TASK DETAILS: Rewrite the stretch from the line containing "снова открывались" through the line containing "себя уснуть, но им", putting "Остальные" wherever "Другие" appears and leaving everything else as it is. Give back only those lines.

DATA FOR ANALYSIS:
☆ ☆ ☆ ☆
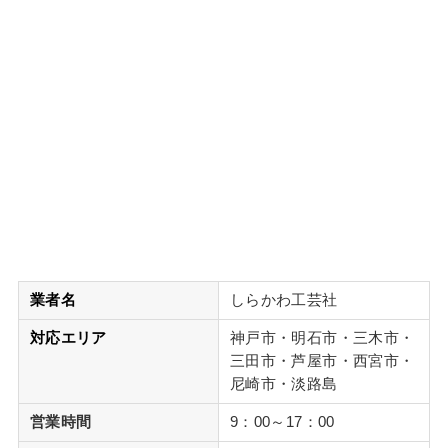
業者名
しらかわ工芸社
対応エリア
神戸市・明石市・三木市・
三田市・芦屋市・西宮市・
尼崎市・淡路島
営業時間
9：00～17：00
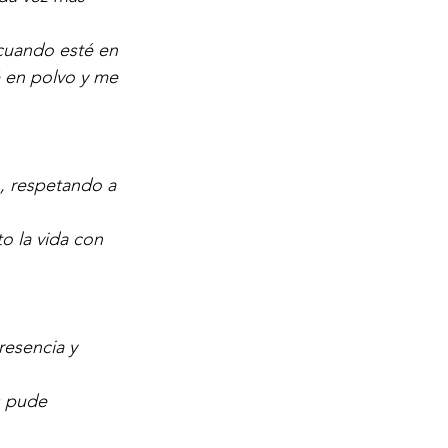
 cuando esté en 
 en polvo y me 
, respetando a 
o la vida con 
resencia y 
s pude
☆ ☆ ☆ ☆
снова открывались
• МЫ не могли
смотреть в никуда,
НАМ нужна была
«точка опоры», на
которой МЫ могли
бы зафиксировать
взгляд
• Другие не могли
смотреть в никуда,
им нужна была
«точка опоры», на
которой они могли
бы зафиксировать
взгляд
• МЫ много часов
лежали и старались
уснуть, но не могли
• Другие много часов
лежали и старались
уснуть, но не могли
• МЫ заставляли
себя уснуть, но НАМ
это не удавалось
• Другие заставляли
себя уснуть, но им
☆ ☆ ☆ ☆
TASK SOLUTION:
снова открывались
• МЫ не могли
смотреть в никуда,
НАМ нужна была
«точка опоры», на
которой МЫ могли
бы зафиксировать
взгляд
• Остальные не могли
смотреть в никуда,
им нужна была
«точка опоры», на
которой они могли
бы зафиксировать
взгляд
• МЫ много часов
лежали и старались
уснуть, но не могли
• Остальные много часов
лежали и старались
уснуть, но не могли
• МЫ заставляли
себя уснуть, но НАМ
это не удавалось
• Остальные заставляли
себя уснуть, но им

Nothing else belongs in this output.